This column discusses the Fifth Amendment provision to the U.S. Constitution that provides for protection of a witness against compulsory self-incrimination. This topic was suggested after reading the Pennsylvania Supreme Court’s decisions regarding the conflicting rulings of the lower courts on the power of the state grand jury to issue reports, and the power of the district attorney to grant immunity to a witness. Likewise, members of the criminal defense bar report many instances where the assertion of the Fifth Amendment is often misunderstood by commonwealth prosecutors and supervising grand jury judges. This misunderstanding of the law and procedure was noted by the Investigating Grand Jury Task Force created by the Pennsylvania Supreme Court, which issued a report calling for training of supervising grand jury judges.
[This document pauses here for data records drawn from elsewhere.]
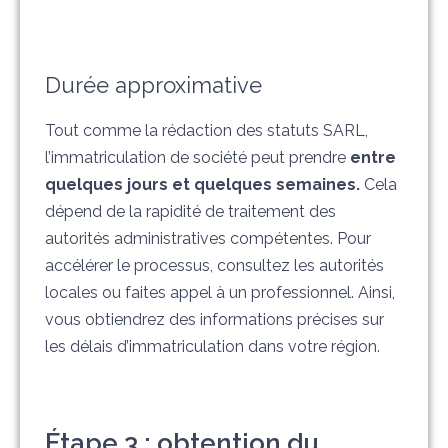
Durée approximative
Tout comme la rédaction des statuts SARL,
l’immatriculation de société peut prendre
entre
quelques jours et quelques semaines.
Cela
dépend de la rapidité de traitement des
autorités administratives compétentes. Pour
accélérer le processus, consultez les autorités
locales ou faites appel à un professionnel. Ainsi,
vous obtiendrez des informations précises sur
les délais d’immatriculation dans votre région.
Étape 3 : obtention du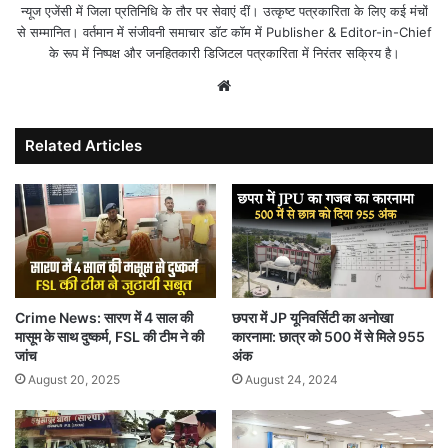
न्यूज एजेंसी में जिला प्रतिनिधि के तौर पर सेवाएं दीं। उत्कृष्ट पत्रकारिता के लिए कई मंचों
से सम्मानित। वर्तमान में संजीवनी समाचार डॉट कॉम में Publisher & Editor-in-Chief
के रूप में निष्पक्ष और जनहितकारी डिजिटल पत्रकारिता में निरंतर सक्रिय है।
Website
Related Articles
छपरा में JP यूनिवर्सिटी का अनोखा
Crime News: सारण में 4 साल की
कारनामा: छात्र को 500 में से मिले 955
मासूम के साथ दुष्कर्म, FSL की टीम ने की
अंक
जांच
August 24, 2024
August 20, 2025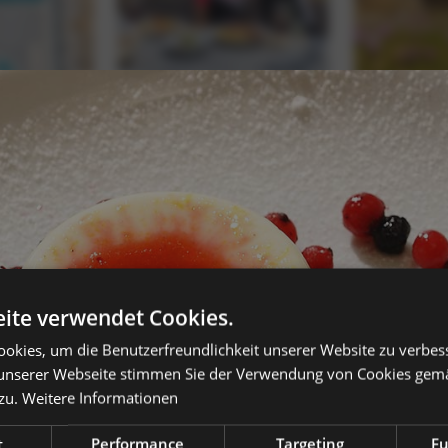
ite verwendet Cookies.
okies, um die Benutzerfreundlichkeit unserer Website zu verbes
unserer Webseite stimmen Sie der Verwendung von Cookies gem
zu.
Weitere Informationen
t
Performance
Targeting
Fu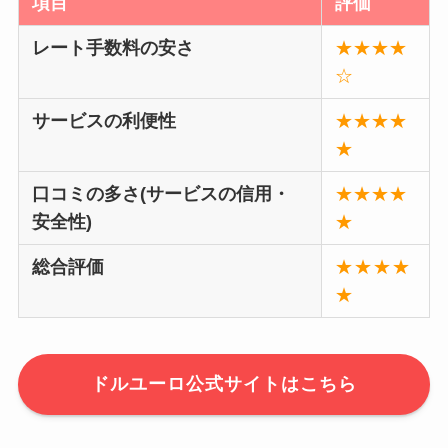
項目
評価
レート手数料の安さ
★★★★
☆
サービスの利便性
★★★★
★
口コミの多さ(サービスの信用・
★★★★
安全性)
★
総合評価
★★★★
★
ドルユーロ公式サイトはこちら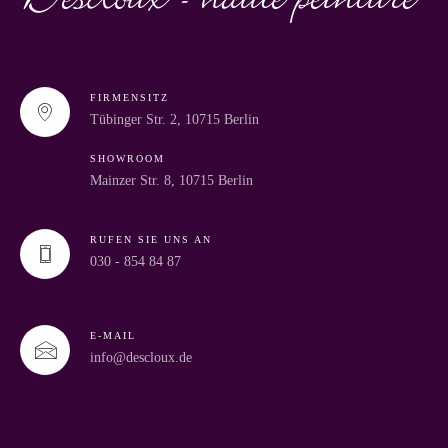
FIRMENSITZ
Tübinger Str. 2, 10715 Berlin
SHOWROOM
Mainzer Str. 8, 10715 Berlin
RUFEN SIE UNS AN
030 - 854 84 87
E-MAIL
info@descloux.de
See the report and recommendations of the Investigating Grand Jury Task Force, November 2019.

The Fifth Amendment can be asserted by a witness in any proceeding, civil or criminal, where the answer may incriminate him in future criminal proceedings. See Counselman v. Hitchcock, 142 U.S. 547 (1892). The provision must be accorded liberal construction. The privilege not only extends to answers that would support a conviction of a crime, but also those answers which would furnish a link in the chain of evidence needed to prosecute the witness for a crime. See U.S. Hoffman v. United States, 341 U.S. 479 (1951), citing Blau v. United States, 340 U.S. 159 (1950). The court in Hoffman dealt with the application of the Fifth Amendment to possible federal crimes. The Fifth Amendment protection against compulsory self-incrimination of the U.S. Constitution was later equally applied to state proceedings, Mallory v. Hogan, 378 U.S. 1 (1964). The Fifth Amendment is applied in the same manner in state court as in federal court, and there is not a lesser standard applied in state court.